To determine the standard enthalpy of formation of methane (CH4), we can use Hess's law, which states that the change in enthalpy for a reaction is independent of the pathway taken. We'll use the following equation to calculate the enthalpy of formation:
CH4 + 2O2 → CO2 + 2H2O
According to the equation, the combustion of methane produces one mole of carbon dioxide (CO2) and two moles of water (H2O). The given values are:
ΔHf°(CO2) = -393 kJ/mol (standard enthalpy of formation of CO2) ΔHf°(H2O) = -286 kJ/mol (standard enthalpy of formation of liquid water) ΔH° = -890 kJ (heat given off during combustion of 1 mole of CH4 at STP)
Now, let's calculate the standard enthalpy of formation of methane (ΔHf°(CH4)):
ΔH° = Σ(ΔHf°(products)) - Σ(ΔHf°(reactants))
-890 kJ = [1 × ΔHf°(CO2) + 2 × ΔHf°(H2O)] - ΔHf°(CH4)

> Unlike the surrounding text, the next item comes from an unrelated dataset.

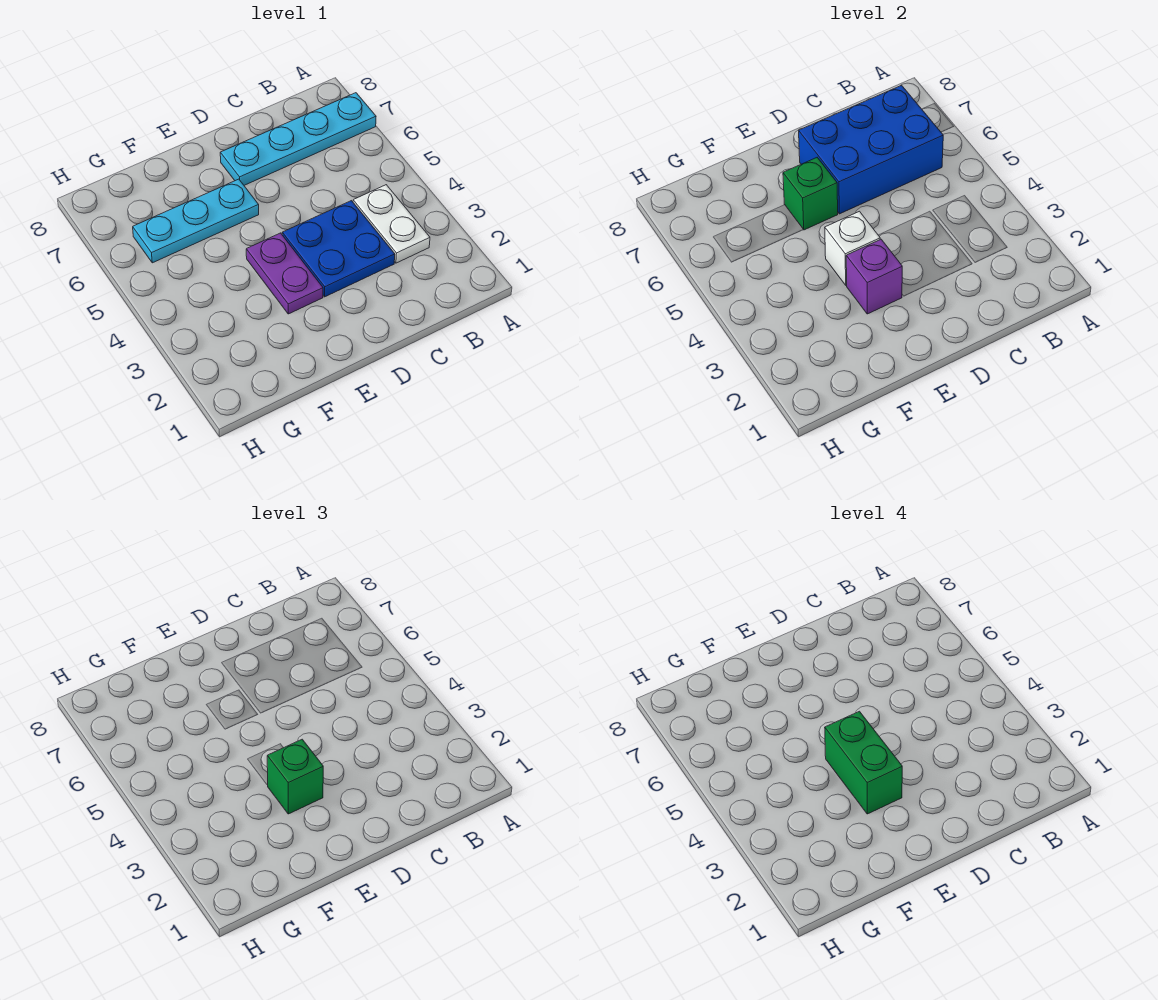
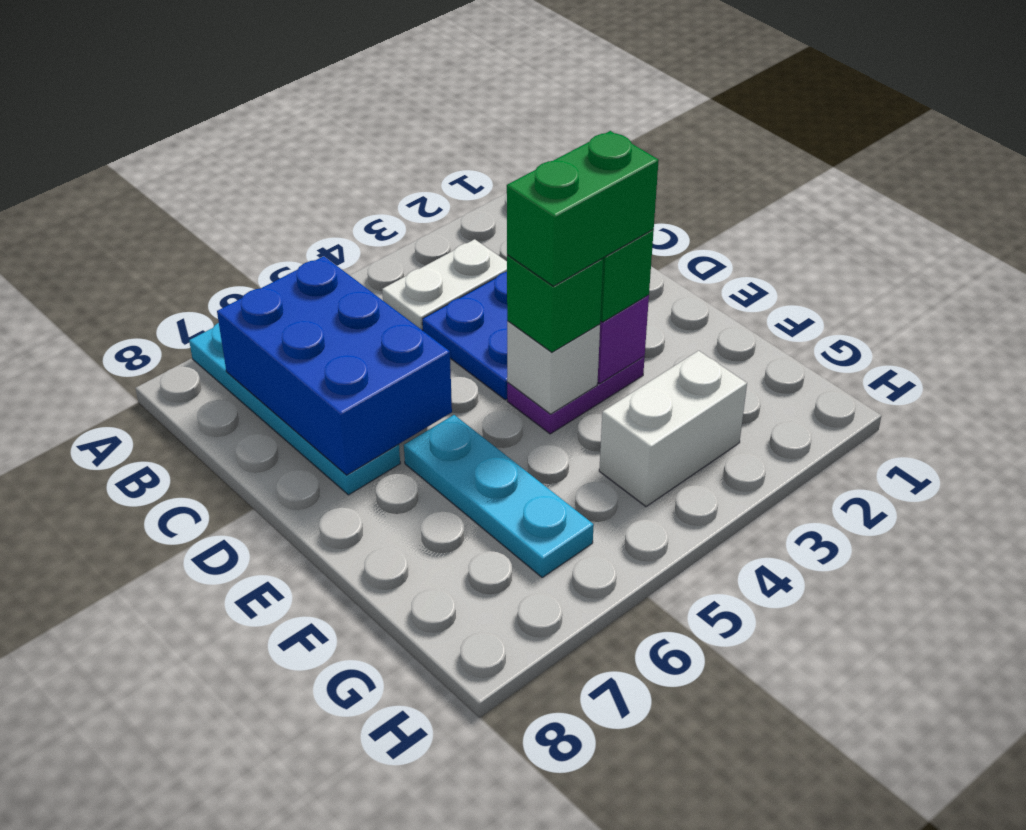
green 1x1 brick [783,158,838,230] -> green 1x1 brick moved to [507,255,603,352]
none -> white 1x2 brick [599,351,747,507]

Substituting the given values:
-890 kJ = [1 × (-393 kJ/mol) + 2 × (-286 kJ/mol)] - ΔHf°(CH4)
Simplifying the equation:
-890 kJ = -393 kJ/mol - 572 kJ/mol - ΔHf°(CH4)
-890 kJ = -965 kJ/mol - ΔHf°(CH4)
Rearranging the equation to solve for ΔHf°(CH4):
ΔHf°(CH4) = -965 kJ/mol + 890 kJ
ΔHf°(CH4) = -75 kJ/mol
Therefore, the standard enthalpy of formation of methane (CH4) is -75 kJ/mol.